Was it Burt Hooten's no-hitter, which seemed so much like a magician's slight of eye to the eight-year-old boy on that living room floor on Ohio Street? Was it the throw from deep in the shortstop hole that Don Kessinger, tall and lanky and graceful as a dancer, seemed able to make while in mid-air every single time? Was it the shower and the goofy softball uniforms and the patchwork lineup of the '77 White Sox, dubbed "The South Side Hit Men" in the daily papers, a nickname so politically incorrect that even the suggestion of such would likely get a columnist canned now?

Was it the doubleheader in Montreal where the first game went 18 innings with the Cubs winning on a shoestring catch (shown later on replay to be not a catch, but merely a trap, more slight of eye) by Rick Reuschel, stout of stomach but swift of leg, only to see the Cubs get hammer 15-0 in the second game, which ended somewhere just east of 3 a.m.?

No. The exact moment is unknowable. But there the passion lies, if such an emotion as passion can ever be said to "lie" rather than "gallop" or "frolic" or "bust a move." Other sports are background noise. Baseball is intimate, a whisper near enough to the ear for its breath to be felt. Baseball is pastoral, the poet's game. It is the grace of everyday working and living and dying. Even when its season passes, as all seasons must, the promise of another season is enough to warm the coldest January day, to melt the snowflakes before they can even hit the ground.

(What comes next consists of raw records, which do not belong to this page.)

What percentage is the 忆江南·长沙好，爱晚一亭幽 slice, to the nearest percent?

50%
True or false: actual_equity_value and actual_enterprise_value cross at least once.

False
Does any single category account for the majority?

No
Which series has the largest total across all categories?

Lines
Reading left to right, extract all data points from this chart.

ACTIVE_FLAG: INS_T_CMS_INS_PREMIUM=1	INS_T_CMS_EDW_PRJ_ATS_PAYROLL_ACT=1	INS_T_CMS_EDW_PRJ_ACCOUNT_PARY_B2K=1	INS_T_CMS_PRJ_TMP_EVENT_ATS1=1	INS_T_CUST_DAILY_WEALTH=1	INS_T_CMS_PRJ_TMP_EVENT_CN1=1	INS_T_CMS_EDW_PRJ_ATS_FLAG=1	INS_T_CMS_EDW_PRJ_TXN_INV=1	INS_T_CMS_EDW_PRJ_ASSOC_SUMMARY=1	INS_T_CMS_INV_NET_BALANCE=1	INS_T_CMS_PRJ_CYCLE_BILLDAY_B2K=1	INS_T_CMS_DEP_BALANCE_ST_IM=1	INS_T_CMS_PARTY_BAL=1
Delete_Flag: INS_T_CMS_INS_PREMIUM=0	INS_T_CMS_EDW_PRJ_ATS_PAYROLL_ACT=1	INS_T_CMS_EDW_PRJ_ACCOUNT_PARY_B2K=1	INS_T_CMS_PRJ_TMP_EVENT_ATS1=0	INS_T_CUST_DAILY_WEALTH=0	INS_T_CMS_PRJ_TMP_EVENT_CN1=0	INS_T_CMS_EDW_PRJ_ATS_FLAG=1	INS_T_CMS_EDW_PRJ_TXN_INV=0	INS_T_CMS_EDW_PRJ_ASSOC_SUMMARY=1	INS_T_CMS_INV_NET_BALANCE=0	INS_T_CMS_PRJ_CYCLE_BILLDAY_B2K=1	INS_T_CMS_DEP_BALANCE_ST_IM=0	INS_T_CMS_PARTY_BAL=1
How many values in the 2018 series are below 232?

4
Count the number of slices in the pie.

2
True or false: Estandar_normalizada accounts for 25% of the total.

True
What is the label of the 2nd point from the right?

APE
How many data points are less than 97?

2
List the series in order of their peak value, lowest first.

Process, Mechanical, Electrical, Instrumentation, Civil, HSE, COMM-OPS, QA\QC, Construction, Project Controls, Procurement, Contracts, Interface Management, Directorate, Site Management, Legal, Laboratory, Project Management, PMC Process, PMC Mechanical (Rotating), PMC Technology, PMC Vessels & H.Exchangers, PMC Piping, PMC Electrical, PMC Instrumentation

So. Baseball season kicks in again today. It's not near--it's here. And I'll watch the games, the fuse burning still, even though bleacher seats at Wrigley Field cost more than I can afford on my best days and Old Comiskey is little more than a parking lot with a brass plate marking where home used to be, surrounded by open space and uninspired architecture pretending to be the sport I adore. I'll watch the games. And a large part of me will clasp hands with those fragments of my childhood that were innocent and good. And that smile you may well see pasted to my 38-year-old face like so much Colorforms fun? That's the eight-year-old on the living room floor staring up at the Zenith all over again. That's innocence. That's peace.

2 comments:

superbadfriend said...

I didn't read all of this because it's got the word baseball in it, and well. I just don't share the same passion for the sport as you do. But I too loves me some hockey. We really need to get to a game this season! GO BLACKHAWKS!

Adoresixtyfour said...

Since I originally wrote this, hockey has made a huge comeback in Chicago. Better than baseball, in my estimation. GO BLACKHAWKS!